» Required actions:
A – According to the forum post, about how many rows does the table built in #"Load Data" hold?
B – Edit the forum post by writing it out again from the words that have "jPinhao · ‎04-01-2016" and stopping after "are being loaded.", with "few thousand" changed to "few hundred".

» Document excerpt:
|---|

Re: Queries over large data tables

jPinhao · ‎04-01-2016

We have a large dataset of unstructured data (Azure Blob) and have started noticing that refreshing our model gets quite slow after a few thousand records are being loaded.

Our current query structure is:

#"Load Data"
    Loads data from the Azure Blob, ~1000 files
    Parses the files into a table with 3 columns (of list/record types which can be further expanded), ~700k rows

#"Sessions"
    Reference #"Load Data"
    Expand all 'Session' related columns

#"Users"
    Reference #"Load Data"
    Expand all 'User' related columns

#"Events"
    Reference #"Load Data"
    Expand all 'Event' related columns

#"Events By Name"
    Reference #"Events"
    Groups by 'event.name'- generates a column of tables to each event type's events and properties (these vary between events)

#"Event Name1" (2, 3, etc. one table per event type)
    Reference #"Events by Name"
    Expands that event name's Table, and generates a table with event.id and each of the properties for that event type

While running this and watching the resource monitor, the memory usage goes through the roof, and eventually tons of Hard Faults leading to Disk usage. From looking at the query execution popup, it seems a bunch of queries kick-off and run in parallel.

|---|

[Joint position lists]
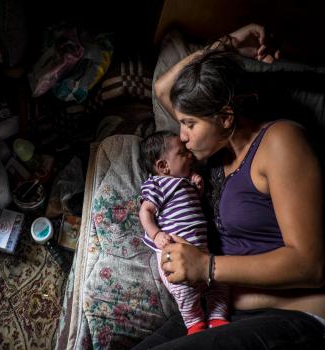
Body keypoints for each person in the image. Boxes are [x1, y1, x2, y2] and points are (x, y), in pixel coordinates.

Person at [133, 23, 325, 349]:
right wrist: (229, 44)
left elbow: (312, 266)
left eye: (189, 124)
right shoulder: (211, 153)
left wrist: (205, 266)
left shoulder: (279, 143)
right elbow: (165, 88)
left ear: (224, 117)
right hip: (218, 312)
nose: (181, 136)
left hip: (293, 317)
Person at [139, 131, 229, 335]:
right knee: (185, 290)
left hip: (202, 251)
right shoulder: (158, 184)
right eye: (182, 153)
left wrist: (197, 189)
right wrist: (155, 234)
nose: (190, 156)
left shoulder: (185, 181)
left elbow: (192, 205)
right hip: (173, 250)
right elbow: (145, 212)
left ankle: (217, 317)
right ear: (163, 166)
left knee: (221, 284)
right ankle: (194, 323)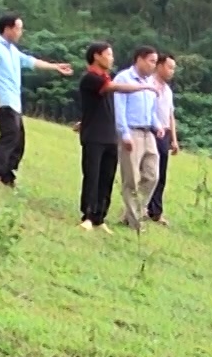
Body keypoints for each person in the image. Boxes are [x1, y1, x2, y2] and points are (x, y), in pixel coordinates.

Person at [0, 12, 70, 187]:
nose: (21, 32)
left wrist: (55, 67)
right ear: (8, 29)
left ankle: (7, 176)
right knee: (9, 137)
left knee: (18, 142)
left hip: (15, 102)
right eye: (19, 28)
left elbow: (31, 62)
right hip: (4, 100)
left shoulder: (13, 51)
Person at [75, 42, 151, 230]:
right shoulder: (91, 78)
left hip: (110, 135)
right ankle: (88, 216)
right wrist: (141, 88)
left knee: (107, 178)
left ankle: (100, 217)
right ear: (96, 56)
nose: (112, 58)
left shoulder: (105, 78)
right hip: (94, 136)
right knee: (92, 176)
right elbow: (114, 88)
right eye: (108, 54)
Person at [112, 46, 162, 230]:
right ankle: (135, 222)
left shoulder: (151, 83)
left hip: (148, 132)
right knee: (131, 178)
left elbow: (151, 110)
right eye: (151, 61)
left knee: (152, 175)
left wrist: (157, 126)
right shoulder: (124, 79)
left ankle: (131, 213)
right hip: (131, 132)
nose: (154, 66)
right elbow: (120, 108)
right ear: (139, 59)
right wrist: (124, 134)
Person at [147, 53, 179, 226]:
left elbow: (170, 115)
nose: (171, 71)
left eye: (173, 68)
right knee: (149, 172)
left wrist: (174, 139)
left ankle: (156, 211)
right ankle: (143, 207)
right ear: (159, 66)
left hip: (164, 134)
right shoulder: (149, 84)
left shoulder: (167, 90)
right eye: (169, 67)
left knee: (161, 174)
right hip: (151, 131)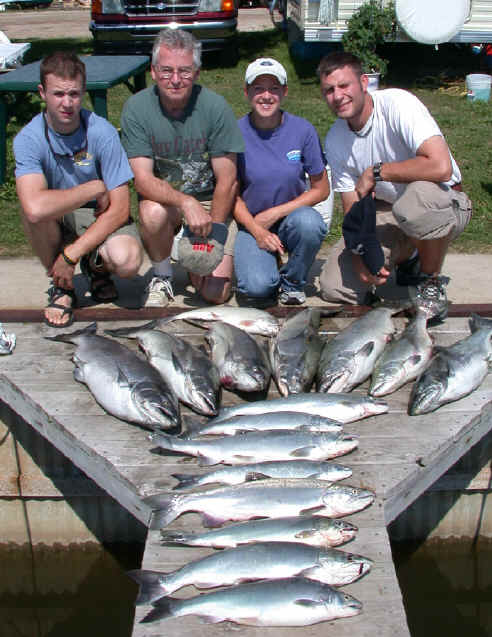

|---|

» Answers in order:
A – About 700k rows.

B –
jPinhao · ‎04-01-2016

We have a large dataset of unstructured data (Azure Blob) and have started noticing that refreshing our model gets quite slow after a few hundred records are being loaded.